George Foreman doesn’t rate Wilder as #1 KO artist of all time

By Boxing News - 11/26/2019 - Comments

By Jeff Aronow: Deontay Wilder has failed to convince former heavyweight world champion George Foreman that he’s the GREATEST knockout artist of all time despite having the highest KO percentage at 95%. Foreman rated Wilder behind the small heavyweights Joe Frazier, Joe Louis and Mike Tyson.

Foreman does give WBC heavyweight champion Wilder (42-0-1, 41 KOs) as an incredible knockout, but he feels these fighters are above him:

  • Joe Louis (66-3, 52 KOs) – 75.36% KO
  • Joe Frazier (32-4-1, 27 KOs) – 72.97 KO
  • Mike Tyson (50-6, 44 KOs) – 75.86 KO

“He’s good but he hasn’t approached Joe Louis, Joe Frazier, Mike Tyson. No, he hasn’t approached that kind of recognition yet. No way,” Foreman said to TMZ.com. “For me, he has to have a performance like Mike Tyson did over Trevor Berbick. Boy, when I saw that, I was down visiting Vegas, and I thought, ‘This guy is a nightmare!'”

YouTube video

Louis, Frazier and Tyson = Cruiserweights in this era

Tyson didn’t look that great in the Trevor Berbick fight. Iron Mike looked like a small fighter, who was getting shoved around by the bigger fighter Berbeck, and looked unsure of himself at times. It’s not surprising that James ‘Buster’ Douglas and Evander Holyfield both beat Tyson not long after his victory over Berbick. There are a lot of heavyweights in this era that hit harder than Tyson. He was a good fighter for a brief period of time in the late 1980s, but he was exposed by a prime Holyfield. Tyson’s two losses to Holyfield weren’t because he wasn’t trained. He simply wasn’t as talented as Holyfield.
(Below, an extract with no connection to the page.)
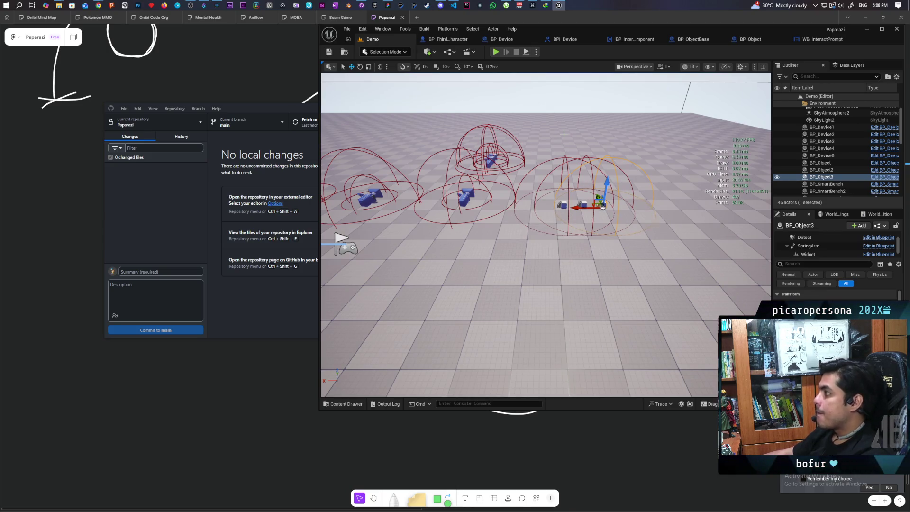
left_click(696, 40)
Tyson hit hard, but he wasn’t a complete heavyweight, and he was VERY short. Heavyweights at that height can’t exist in this era. They’re too small, and they would be picked apart by the taller guys.
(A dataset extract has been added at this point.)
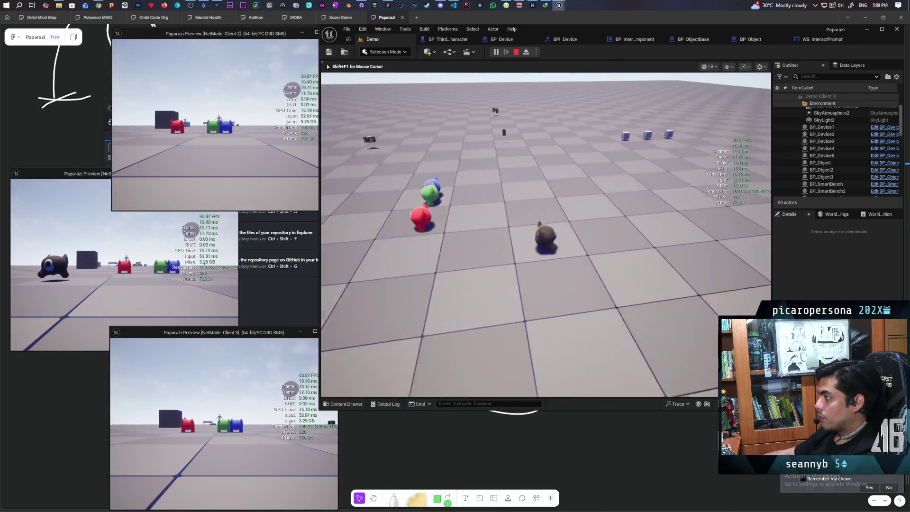
key("w")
Louis, Frazier and Tyson were all SMALL heavyweights that arguably little more than cruiserweights. Joe Louis and Joe Frazier were a little over 200 lbs, and you can’t compare them to the huge heavyweights in this era. While Wilder is light for a heavyweight at 219 lbs, he’s got the height at 6’7″ that assists in him in generating power that the smaller heavyweights like Frazier, Tyson and Louis didn’t possess. You can’t call those guys true heavyweights, because they fought in a weak era with smaller fighters.

Foreman fails to mention Earnie Shavers (74-14-1, 68 KOs) among those three, and he may have been a harder puncher than any of them. Shavers also had a higher KO percentage at 76.4% than those three. In looking at video of all four, Shavers appears to be a harder puncher. If we’re going to go on KO percentage alone, Shavers is the superior knockout puncher than Tyson, Frazier and Louis.

This writer’s BEST heavyweight KO artists  

  • Deontay Wilder
  • Earnie Shavers
  • Lennox Lewis
  • George Foreman
  • Sonny Liston
  • Vitali Klitschko
  • Wladimir Klitschko
  • Corrie Sanders

This writer left Jack Dempsey off consideration for being one of the hardest punchers ever, because he was essentially a light heavyweight fighting at heavyweight. Dempsey would typically weigh-in from 185 to 192 lbs. That’s not even heavy enough for Dempsey to be a cruiserweight in this era. You can’t consider Dempsey as having the kind of power that the big guys ike Wilder possesses.